Element position data
— BEGIN —

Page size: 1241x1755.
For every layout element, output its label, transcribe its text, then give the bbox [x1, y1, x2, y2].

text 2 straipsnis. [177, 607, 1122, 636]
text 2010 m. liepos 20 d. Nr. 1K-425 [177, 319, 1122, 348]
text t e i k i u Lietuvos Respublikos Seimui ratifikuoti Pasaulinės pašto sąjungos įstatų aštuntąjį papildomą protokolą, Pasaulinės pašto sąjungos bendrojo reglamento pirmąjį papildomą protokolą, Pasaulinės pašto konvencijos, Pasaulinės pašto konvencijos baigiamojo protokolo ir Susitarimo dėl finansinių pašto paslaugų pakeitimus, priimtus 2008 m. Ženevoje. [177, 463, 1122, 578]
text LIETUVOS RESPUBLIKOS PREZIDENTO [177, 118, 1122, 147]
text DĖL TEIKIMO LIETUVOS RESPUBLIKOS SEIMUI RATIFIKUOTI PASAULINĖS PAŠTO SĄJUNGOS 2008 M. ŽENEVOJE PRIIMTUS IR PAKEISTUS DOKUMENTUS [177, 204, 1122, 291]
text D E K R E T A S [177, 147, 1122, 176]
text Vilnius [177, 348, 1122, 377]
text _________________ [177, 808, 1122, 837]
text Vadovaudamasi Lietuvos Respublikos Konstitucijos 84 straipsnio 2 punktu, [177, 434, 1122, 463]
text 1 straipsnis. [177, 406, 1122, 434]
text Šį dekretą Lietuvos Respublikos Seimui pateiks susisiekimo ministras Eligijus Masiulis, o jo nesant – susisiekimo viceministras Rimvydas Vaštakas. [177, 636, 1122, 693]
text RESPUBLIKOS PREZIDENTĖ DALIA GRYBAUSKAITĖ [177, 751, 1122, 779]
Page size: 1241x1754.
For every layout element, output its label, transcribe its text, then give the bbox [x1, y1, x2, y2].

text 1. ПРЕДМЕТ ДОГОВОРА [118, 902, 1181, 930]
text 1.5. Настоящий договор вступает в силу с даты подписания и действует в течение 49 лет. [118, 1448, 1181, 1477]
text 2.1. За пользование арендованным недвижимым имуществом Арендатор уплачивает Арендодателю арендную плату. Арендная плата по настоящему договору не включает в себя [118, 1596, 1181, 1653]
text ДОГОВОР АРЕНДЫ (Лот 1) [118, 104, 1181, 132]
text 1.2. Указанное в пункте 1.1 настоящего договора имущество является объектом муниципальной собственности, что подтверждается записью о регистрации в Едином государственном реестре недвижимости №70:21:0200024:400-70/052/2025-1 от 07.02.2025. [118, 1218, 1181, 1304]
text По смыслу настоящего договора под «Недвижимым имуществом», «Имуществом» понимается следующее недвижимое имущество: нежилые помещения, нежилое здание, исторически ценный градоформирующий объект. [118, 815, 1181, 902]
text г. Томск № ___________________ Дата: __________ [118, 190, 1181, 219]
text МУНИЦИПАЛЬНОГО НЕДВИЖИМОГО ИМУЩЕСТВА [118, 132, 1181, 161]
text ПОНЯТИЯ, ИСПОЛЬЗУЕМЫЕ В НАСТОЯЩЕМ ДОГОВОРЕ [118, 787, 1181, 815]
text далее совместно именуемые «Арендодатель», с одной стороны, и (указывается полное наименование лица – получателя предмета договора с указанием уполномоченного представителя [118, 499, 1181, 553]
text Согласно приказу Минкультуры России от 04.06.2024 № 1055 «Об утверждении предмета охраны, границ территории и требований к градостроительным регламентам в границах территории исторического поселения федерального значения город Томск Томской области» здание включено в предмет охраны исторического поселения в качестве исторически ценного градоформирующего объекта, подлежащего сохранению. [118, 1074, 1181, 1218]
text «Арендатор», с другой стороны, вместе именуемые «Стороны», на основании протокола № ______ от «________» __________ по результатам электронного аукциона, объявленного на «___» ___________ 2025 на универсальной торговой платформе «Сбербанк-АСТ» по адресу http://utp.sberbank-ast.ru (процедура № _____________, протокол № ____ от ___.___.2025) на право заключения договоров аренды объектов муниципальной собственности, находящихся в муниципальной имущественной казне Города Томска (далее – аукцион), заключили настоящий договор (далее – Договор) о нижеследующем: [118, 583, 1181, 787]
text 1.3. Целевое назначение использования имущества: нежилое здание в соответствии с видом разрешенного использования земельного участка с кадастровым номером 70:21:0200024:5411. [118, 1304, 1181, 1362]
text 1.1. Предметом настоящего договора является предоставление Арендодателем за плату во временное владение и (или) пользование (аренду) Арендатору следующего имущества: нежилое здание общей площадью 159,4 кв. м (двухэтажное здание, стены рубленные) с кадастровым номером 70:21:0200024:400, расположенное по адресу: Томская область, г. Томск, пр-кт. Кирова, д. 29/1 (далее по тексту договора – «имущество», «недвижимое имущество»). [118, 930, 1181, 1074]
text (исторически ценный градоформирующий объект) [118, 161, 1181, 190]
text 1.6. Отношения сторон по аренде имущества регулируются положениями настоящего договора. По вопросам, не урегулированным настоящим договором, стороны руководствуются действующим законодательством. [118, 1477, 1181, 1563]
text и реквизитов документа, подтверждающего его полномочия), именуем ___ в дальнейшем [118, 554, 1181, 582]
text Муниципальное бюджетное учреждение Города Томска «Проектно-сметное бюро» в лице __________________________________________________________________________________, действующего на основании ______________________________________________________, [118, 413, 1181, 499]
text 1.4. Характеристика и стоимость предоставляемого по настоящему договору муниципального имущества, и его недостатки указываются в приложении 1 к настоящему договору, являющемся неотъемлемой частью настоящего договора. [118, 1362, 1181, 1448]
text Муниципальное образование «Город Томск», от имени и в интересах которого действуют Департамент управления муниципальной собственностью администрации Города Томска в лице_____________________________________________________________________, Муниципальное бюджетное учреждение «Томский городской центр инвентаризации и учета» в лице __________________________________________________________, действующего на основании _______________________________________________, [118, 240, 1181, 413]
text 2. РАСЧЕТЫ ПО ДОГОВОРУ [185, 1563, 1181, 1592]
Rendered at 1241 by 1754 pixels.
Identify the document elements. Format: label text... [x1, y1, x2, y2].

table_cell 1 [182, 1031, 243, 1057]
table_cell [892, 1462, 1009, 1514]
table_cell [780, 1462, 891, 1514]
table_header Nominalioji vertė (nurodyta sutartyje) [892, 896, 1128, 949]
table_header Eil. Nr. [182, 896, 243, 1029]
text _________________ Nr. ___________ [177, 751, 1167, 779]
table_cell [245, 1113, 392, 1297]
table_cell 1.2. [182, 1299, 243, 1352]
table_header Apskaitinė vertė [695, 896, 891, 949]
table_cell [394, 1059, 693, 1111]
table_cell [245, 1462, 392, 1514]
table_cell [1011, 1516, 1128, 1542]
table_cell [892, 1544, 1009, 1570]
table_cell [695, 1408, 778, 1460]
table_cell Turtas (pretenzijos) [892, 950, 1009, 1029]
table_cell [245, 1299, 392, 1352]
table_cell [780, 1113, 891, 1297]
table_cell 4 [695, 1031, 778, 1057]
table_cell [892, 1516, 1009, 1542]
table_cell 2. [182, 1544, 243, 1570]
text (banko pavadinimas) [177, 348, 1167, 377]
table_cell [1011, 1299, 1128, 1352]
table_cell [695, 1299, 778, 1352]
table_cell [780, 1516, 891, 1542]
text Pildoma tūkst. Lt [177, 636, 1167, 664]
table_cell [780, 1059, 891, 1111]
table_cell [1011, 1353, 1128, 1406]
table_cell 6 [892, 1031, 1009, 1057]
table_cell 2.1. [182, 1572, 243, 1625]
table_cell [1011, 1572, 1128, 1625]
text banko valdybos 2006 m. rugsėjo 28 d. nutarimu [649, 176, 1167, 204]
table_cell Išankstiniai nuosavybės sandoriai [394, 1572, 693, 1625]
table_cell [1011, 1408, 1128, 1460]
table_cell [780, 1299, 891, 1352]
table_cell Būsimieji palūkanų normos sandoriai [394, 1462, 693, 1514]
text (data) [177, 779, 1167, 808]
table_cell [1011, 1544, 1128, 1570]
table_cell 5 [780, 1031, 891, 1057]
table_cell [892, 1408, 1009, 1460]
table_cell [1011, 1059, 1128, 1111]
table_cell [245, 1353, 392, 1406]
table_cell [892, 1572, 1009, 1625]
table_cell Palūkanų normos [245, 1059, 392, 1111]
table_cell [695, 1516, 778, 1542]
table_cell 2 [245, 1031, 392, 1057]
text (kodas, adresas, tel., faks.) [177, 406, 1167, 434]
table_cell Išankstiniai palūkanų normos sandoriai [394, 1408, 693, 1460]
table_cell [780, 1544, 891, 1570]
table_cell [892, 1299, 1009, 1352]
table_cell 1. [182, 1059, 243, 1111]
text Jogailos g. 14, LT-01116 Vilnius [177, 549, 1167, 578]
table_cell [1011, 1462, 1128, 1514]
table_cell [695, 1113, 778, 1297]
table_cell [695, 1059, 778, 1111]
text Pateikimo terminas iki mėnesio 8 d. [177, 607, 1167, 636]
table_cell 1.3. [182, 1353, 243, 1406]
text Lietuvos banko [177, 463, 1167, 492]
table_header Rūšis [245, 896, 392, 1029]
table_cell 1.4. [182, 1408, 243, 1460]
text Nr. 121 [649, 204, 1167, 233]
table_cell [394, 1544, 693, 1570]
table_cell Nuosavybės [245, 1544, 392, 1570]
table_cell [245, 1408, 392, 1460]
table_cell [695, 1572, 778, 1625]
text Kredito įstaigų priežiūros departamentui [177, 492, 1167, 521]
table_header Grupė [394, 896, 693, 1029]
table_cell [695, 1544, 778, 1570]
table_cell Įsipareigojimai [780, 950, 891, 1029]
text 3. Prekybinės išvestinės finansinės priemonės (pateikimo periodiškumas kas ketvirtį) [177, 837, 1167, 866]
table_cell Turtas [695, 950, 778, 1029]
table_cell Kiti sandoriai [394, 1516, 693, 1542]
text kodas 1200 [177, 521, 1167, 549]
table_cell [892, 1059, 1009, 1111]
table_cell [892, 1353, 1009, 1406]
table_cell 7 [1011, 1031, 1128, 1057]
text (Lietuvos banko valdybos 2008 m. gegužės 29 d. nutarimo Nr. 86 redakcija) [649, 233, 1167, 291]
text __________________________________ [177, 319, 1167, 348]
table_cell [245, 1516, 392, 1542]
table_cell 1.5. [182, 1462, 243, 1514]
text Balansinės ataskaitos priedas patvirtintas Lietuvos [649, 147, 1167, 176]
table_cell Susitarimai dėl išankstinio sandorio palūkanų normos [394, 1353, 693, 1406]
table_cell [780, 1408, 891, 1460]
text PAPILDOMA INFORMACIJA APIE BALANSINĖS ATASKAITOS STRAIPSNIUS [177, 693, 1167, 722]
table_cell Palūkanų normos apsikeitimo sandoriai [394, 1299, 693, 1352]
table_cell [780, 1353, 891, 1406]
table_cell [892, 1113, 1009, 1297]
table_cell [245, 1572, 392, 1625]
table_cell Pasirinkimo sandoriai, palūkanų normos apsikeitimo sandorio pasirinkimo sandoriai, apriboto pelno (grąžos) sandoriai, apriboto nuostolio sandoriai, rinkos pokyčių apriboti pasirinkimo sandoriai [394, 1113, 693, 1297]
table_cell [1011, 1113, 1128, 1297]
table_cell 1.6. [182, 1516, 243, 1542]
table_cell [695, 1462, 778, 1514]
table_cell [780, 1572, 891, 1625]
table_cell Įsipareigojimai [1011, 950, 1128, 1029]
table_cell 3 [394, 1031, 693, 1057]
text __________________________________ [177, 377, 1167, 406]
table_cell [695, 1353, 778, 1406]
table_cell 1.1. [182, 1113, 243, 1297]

— END —

▸ Problem requirements
Duplicate the lines of the listing starting at the line that contains "text 2 straipsnis. [177, 607, 1122, 636]" and ending at the line that contains "text 2010 m.", both included. Copy only those lines.

▸ Result of this task
text 2 straipsnis. [177, 607, 1122, 636]
text 2010 m. liepos 20 d. Nr. 1K-425 [177, 319, 1122, 348]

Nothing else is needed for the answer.